- Starring: Marvin Miller
- Country of origin: United States
- Original language: English
- No. of episodes: 48

Production
- Running time: 30 minutes

Original release
- Network: ABC
- Release: December 4, 1949 – October 23, 1950

= Mysteries of Chinatown =

Mysteries of Chinatown is an American crime drama series that aired on the ABC television network from December 4, 1949 to October 23, 1950. Marvin Miller made his television debut in the series.

==Cast==
- Marvin Miller as Dr. Yat Fu
- Gloria Saunders as Ah Toy, niece of Dr. Fu
- Cy Kendall (pilot only)
- Spencer Chan as Lu Sung
- Keye Luke
- Ed MacDonald as Sgt. Cummings
- William Blythe at Sgt. Hargrove
- Robert Bice (played Dr. Yat Fu only in the pilot.)
- Wong Artarne as Yee Wai, nephew of Dr. Fu
- Bo Ling as Lo Sing

==Plot==
The series focused on Dr. Yat Fu (Miller), the proprietor of a herb and curio shop in San Francisco's Chinatown, and also an amateur sleuth. Fu helped police to solve crimes, usually being helped by his nephew and niece.
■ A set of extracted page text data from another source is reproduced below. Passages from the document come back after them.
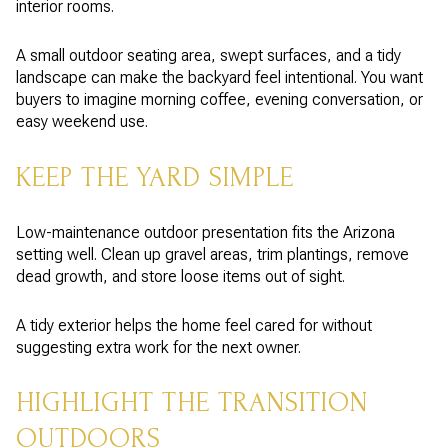
interior rooms.
A small outdoor seating area, swept surfaces, and a tidy
landscape can make the backyard feel intentional. You want
buyers to imagine morning coffee, evening conversation, or
easy weekend use.
KEEP THE YARD SIMPLE
Low-maintenance outdoor presentation fits the Arizona
setting well. Clean up gravel areas, trim plantings, remove
dead growth, and store loose items out of sight.
A tidy exterior helps the home feel cared for without
suggesting extra work for the next owner.
HIGHLIGHT THE TRANSITION
OUTDOORS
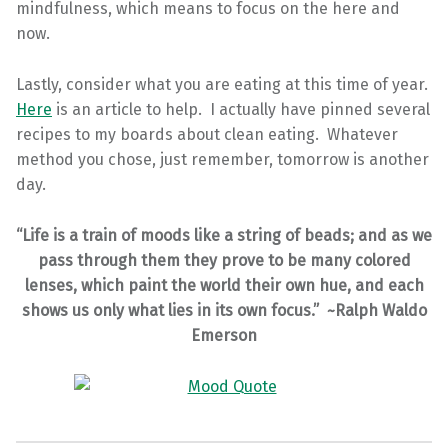
mindfulness, which means to focus on the here and
now.
Lastly, consider what you are eating at this time of year.
Here
is an article to help. I actually have pinned several
recipes to my boards about clean eating. Whatever
method you chose, just remember, tomorrow is another
day.
“Life is a train of moods like a string of beads; and as we
pass through them they prove to be many colored
lenses, which paint the world their own hue, and each
shows us only what lies in its own focus.” ~Ralph Waldo
Emerson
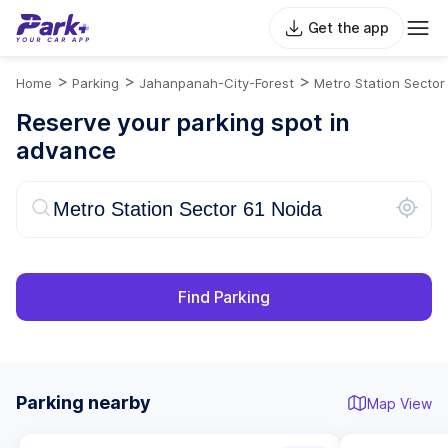
Get the app
>
>
>
Home
Parking
Jahanpanah-City-Forest
Metro Station Sector
Reserve your parking spot in
advance
Find Parking
Parking nearby
Map View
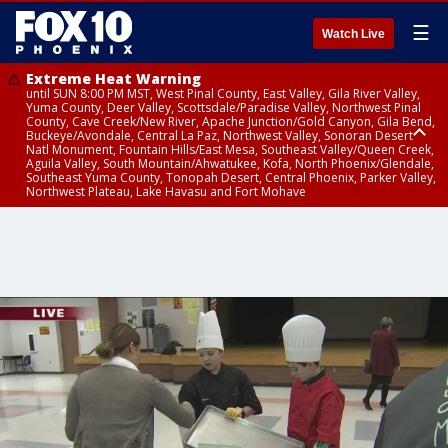
☰
Watch Live
Extreme Heat Warning
until SUN 8:00 PM MST, West Pinal County, East Valley, Gila River Valley,
Yuma County, Deer Valley, Scottsdale/Paradise Valley, Northwest Pinal
County, Cave Creek/New River, Apache Junction/Gold Canyon, Gila Bend,
Buckeye/Avondale, Central La Paz, Northwest Valley, Sonoran Desert
Natl Monument, Fountain Hills/East Mesa, Southeast Valley/Queen Creek,
Aguila Valley, South Mountain/Ahwatukee, Kofa, North Phoenix/Glendale,
Southeast Yuma County, Tonopah Desert, Central Phoenix, Parker Valley,
Northwest Plateau, Lake Havasu and Fort Mohave
Extreme Heat Warning
until SAT 8:00 PM MST, Marble and Glen Canyons, Grand Canyon Country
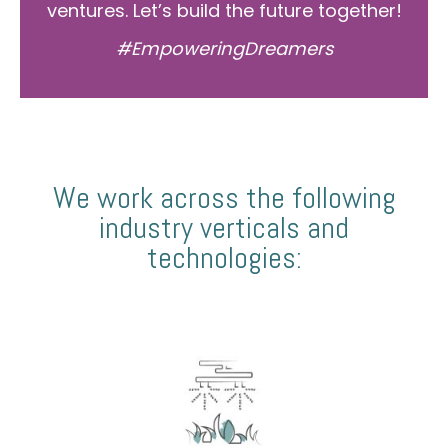
ventures. Let’s build the future together!
#EmpoweringDreamers
We work across the following
industry verticals and
technologies:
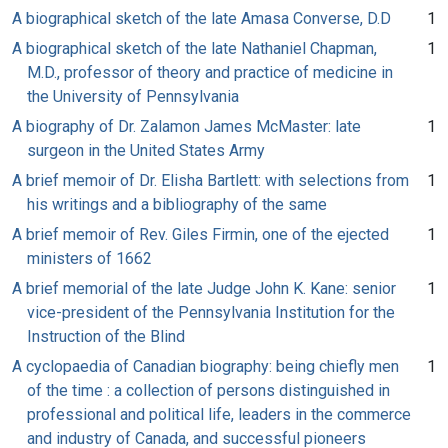
A biographical sketch of the late Amasa Converse, D.D
1
A biographical sketch of the late Nathaniel Chapman,
1
M.D., professor of theory and practice of medicine in
the University of Pennsylvania
A biography of Dr. Zalamon James McMaster: late
1
surgeon in the United States Army
A brief memoir of Dr. Elisha Bartlett: with selections from
1
his writings and a bibliography of the same
A brief memoir of Rev. Giles Firmin, one of the ejected
1
ministers of 1662
A brief memorial of the late Judge John K. Kane: senior
1
vice-president of the Pennsylvania Institution for the
Instruction of the Blind
A cyclopaedia of Canadian biography: being chiefly men
1
of the time : a collection of persons distinguished in
professional and political life, leaders in the commerce
and industry of Canada, and successful pioneers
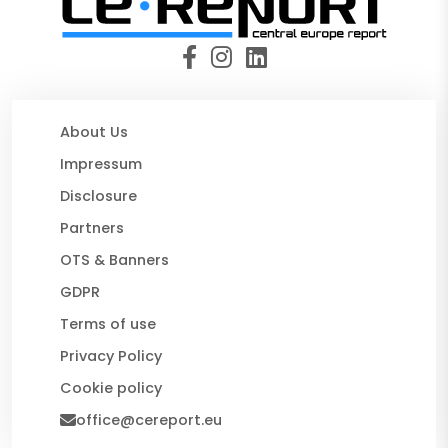
About Us
Impressum
Disclosure
Partners
OTS & Banners
GDPR
Terms of use
Privacy Policy
Cookie policy
office@cereport.eu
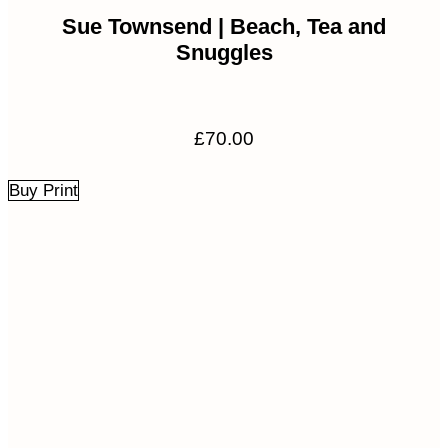
Sue Townsend | Beach, Tea and
Snuggles
£
70.00
Buy Print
Episodes included "The Body in Drawing Room D" and "The Case of the Missing Alibi".

==Production==
Mysteries of Chinatown originated at an east Hollywood studio that ABC bought from Warner Bros. Episodes were broadcast live in Hollywood and recorded via kinescope to be sent to New York for later transmission to the rest of the United States. Ray Buffum was the producer, and Richard Goggin was the director. Rex Koury provided the music. The program was sustaining.